Чего греха таить, у ребят давно чесались руки от желания сорвать этот самый большой круглый проводник солнца. Тут не помогали Сашкины уговоры выполнять обещания не брать чужого, их не устрашало неминуемое наказание, не менее страшное, чем за похищенный солидол. Ребята были настроены решительно и без участия Сашки. Казалось, что судьба подсолнуха-великана предопределена окончательно и бесповоротно. Но тут, словно из-под земли, вырастала зловещая, похожая на сказочную бабу Ягу, фигура бабы Веры, такая же сгорбленная, старая и морщинистая, с палкой-клюкой в руках. Она грозила своим кривым коричневым пальцем и скрипучим хриплым голосом.
– Уж я вам сорву, анчутки окаянные! Прясла мне изломаете! А то я вас сейчас этой палкой, да по спинам! – скрипела бабка, прогоняя детей.
Она всякий раз обзывала ребят анчутками или бесенятами. Правда, обзывалась беззлобно, больше для острастки, что только веселило их. Внешний вид и угрозы не пугали ребят, но получить клюкой по спине явно не хотелось. Поэтому заветный подсолнух оставался на месте.
А вчера, как обычно, проходя мимо, ребята надеялись увидеть заветный подсолнух, но на месте его уже не было. Ребята опешили. Кто мог посягнуть на их, казалось уже присмотренный и примеченный предмет вожделения? Опять неожиданно, словно из-под земли появилась баба Вера. Она протягивала Сашке подсолнух, тот самый желанный зеленовато-желтый круг туго набитый серо-черными семечками.
– Держите, анчутки! Для вас же растила и от вас же берегла, чтобы хоть чуть-чуть налился зрелостью. Да наломайте ещё початков в огороде. На костре подпечёте, вкусно будет. Да только прясла мне не поломайте! – махнула клюкой бабка.
– Спасибо, бабушка! – почти хором ответили ребята и бросились ломать початки кукурузы.
А Сашка стоял растерянный и смущенный, держа в руках, не украденный, а полученный за выдержку, соблюдение отцовского завета и своего обещания, подарок! И голос бабки не казался уже Сашке скрипучим, и лицо было не таким уж морщинистым и старым, а даже симпатичным, с какой-то девичьей задоринкой и блеском глаза. Только руки, заскорузлые и натруженные, со скрюченными пальцами были такими же старыми и некрасивыми. Сашке так захотелось погладить эти руки. Он прикоснулся к ним, провел своей маленькой ладошкой по узловатым пальцам, как бы прося прощения за плохие мысли, за свое пренебрежение к старости, которое он допускал ранее при виде этой старушки. Баба Вера всё поняла, поняла без слов, и в её глазах навернулись слезы.

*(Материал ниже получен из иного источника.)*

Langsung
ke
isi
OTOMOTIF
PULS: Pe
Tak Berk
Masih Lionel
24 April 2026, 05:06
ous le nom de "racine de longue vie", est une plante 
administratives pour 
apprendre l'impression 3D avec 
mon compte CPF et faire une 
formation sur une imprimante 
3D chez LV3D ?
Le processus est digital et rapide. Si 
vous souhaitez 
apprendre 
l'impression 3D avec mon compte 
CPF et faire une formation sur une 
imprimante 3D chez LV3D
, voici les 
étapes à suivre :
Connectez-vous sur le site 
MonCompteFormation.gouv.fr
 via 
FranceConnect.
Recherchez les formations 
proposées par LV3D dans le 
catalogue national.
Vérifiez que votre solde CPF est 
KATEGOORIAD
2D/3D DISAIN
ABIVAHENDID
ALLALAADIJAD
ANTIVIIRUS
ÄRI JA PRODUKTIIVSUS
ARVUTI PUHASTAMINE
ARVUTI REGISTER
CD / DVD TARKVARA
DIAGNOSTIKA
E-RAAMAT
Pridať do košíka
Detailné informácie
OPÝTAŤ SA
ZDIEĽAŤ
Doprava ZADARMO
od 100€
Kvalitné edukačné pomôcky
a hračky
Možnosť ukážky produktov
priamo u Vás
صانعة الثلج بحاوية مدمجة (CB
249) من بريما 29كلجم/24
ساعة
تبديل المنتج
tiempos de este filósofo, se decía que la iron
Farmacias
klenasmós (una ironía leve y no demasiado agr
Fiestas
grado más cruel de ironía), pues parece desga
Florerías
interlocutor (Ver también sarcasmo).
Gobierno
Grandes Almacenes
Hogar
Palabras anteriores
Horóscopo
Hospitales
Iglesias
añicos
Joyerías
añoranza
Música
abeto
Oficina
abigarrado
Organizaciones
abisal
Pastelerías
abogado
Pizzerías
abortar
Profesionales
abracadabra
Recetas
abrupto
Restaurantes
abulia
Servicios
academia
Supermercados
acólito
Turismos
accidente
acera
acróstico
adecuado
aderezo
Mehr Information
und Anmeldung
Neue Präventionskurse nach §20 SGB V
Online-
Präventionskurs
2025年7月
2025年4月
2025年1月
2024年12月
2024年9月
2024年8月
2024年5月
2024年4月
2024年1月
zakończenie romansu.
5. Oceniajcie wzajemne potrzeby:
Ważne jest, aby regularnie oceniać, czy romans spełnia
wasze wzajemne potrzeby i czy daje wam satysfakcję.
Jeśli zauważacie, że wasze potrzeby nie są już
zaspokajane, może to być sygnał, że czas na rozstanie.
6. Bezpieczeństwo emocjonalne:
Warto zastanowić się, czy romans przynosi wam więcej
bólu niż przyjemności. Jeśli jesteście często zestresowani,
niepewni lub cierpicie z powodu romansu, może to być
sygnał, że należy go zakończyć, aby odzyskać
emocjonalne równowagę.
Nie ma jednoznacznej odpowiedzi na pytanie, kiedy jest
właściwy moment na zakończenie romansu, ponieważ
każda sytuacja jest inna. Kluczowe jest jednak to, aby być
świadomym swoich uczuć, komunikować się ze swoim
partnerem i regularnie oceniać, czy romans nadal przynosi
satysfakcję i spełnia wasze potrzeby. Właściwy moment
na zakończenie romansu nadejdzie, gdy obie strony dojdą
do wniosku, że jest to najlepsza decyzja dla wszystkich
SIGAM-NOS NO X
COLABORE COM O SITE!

– У тебя доброе сердце, дитя. Сохрани его по жизни. И помни, что в каждом человеке, молодом или старом, красивом или уродливом тоже есть добро, пусть не всегда видимое. Храни тебя, Бог! – тихо сказала баба Вера, тыльной стороной ладони вытерла слезу и тихо, опираясь на свою клюку, побрела к дому.
Сашка стоял оглушенный, поражённый словами этой сказочной старушки, пока ребята с охапкой початков в руках не потащили его к речке.
Дети разломали подсолнух поровну, и в тот день Сашка упивался, наверное, самыми вкусными в своей жизни, ещё незрелыми, бело-мягкими семечками. И початки, нанизанные на острые палочки, поджаренные на костре, с взорванными от огня зернами и почерневшими боками, были просто объедением. Этот день стал незабываемым, особенным, значимым.
– Сегодня накупаетесь, а завтра пойдёте работать на зерновой ток! Хватит лень погонять, надо и людям помогать. Зерно в поле осыпается, скорее надо убирать. Людей не хватает, а работы много, – матушка горестно покачала головой.
– Мам, так мы это в раз, хоть и сегодня! – радостно ответил Сашка.